The logic that everyone is to blame, and that individuals cannot be held responsible for their actions during a ‘conflict’, might be seductive for paramilitaries and their representatives, but it is also a dangerous, immoral, unacceptable notion. Not one of the ‘actions’ carried out by paramilitary groups in Northern Ireland were justified or justifiable. Not one terrorist, no matter how young, no matter how benighted his / her personal circumstances, had ‘no other option’.

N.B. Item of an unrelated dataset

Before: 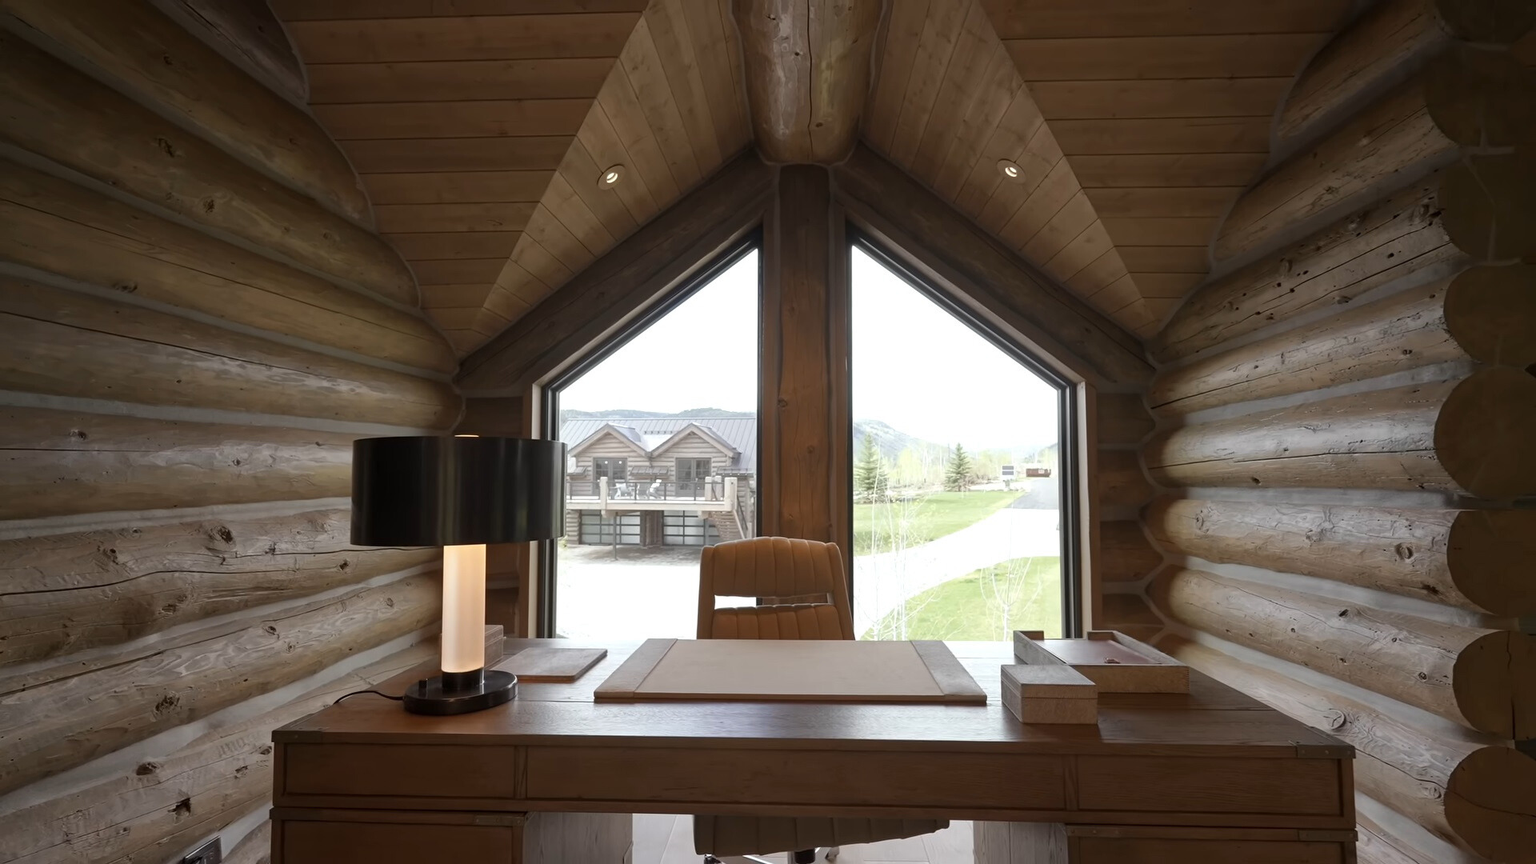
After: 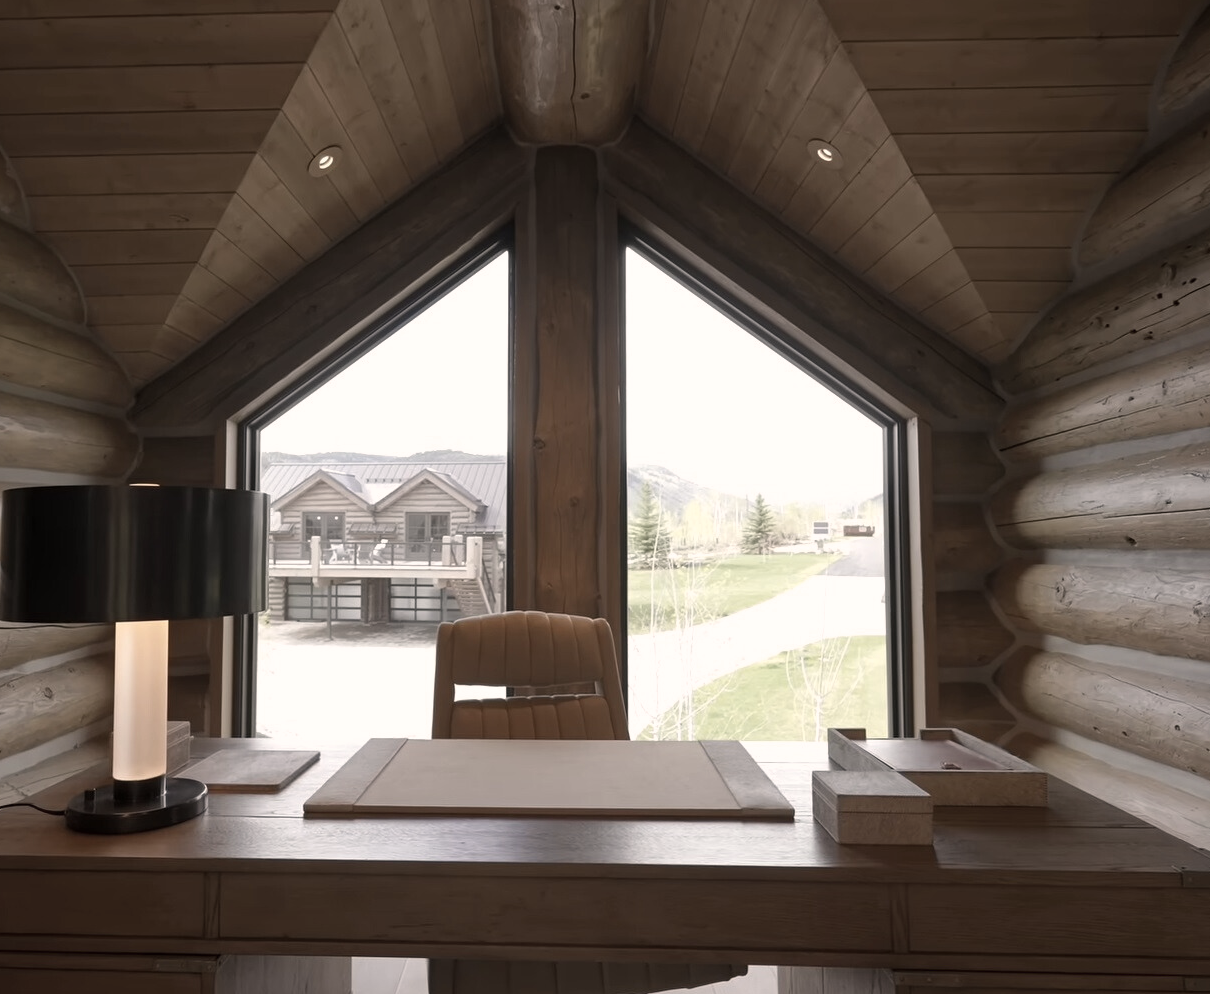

However clamorous the revisionists and apologists become, we should always remember that the vast majority of people in Northern Ireland neither supported nor participated in terrorist activities. They were not a privileged elite, they were not immune from communal pressures and political forces. The people who did murder and maim cannot wheedle out of responsibility for their actions by claiming special dispensation. It wasn’t the fault of the state, it wasn't due to their youth or naivety, it wasn’t the fault of ‘the Brits’. The blame lies squarely with them.

Comments

shane said…
How do you define a terrorist? The American Heritage Dictionary describes it as "the unlawful use or threatened use of force or violence by a person or an organized group against people or property with the intention of intimidating or coercing societies or governments, often for ideological or political reasons".

Under that definition, most modern industrial states owe their title deeds to terrorism. And, indeed, they sustain their continued existence on the application of, or at least the threat of, coercive violence (in the western world this takes the form of a 'police'). The modern British state is a creation of the Revolution of 1688 - while peaceful in England, in Ireland, like the Scottish Highlands, it took the form of a brutal military conquest. The Republic of Ireland owes, at least indirectly, its existence to a War that cost the lives of thousands caught up in guerilla warfare. The American and French Revolutions were both illegal, under the codes of the ancien régime, and yet the legitimacy of the sovereignty creditionals of their successor states are never in dispute. Had the IRA militarily acheived their political aims, it would doubtless be the same. Nothing succeeds like success.

The British state has rarely exhibited much moral scruple in the application of political violence; consider Iraq, where a liberal secular state was violently overthrown. And illegally too!...at least under the laws of the constitutionally established Iraqi state. If violence for political aims is never legitimate, then revolution and war are both morally illict. But Britain has never functioned on those principles. And it can hardly expect others to either.
Owen Polley said…
Wow. Iraq a 'liberal secular state'. Give my regards to the other spacemen on your craft.
Jeff Peel said…
Very well said Owen. Excellent piece.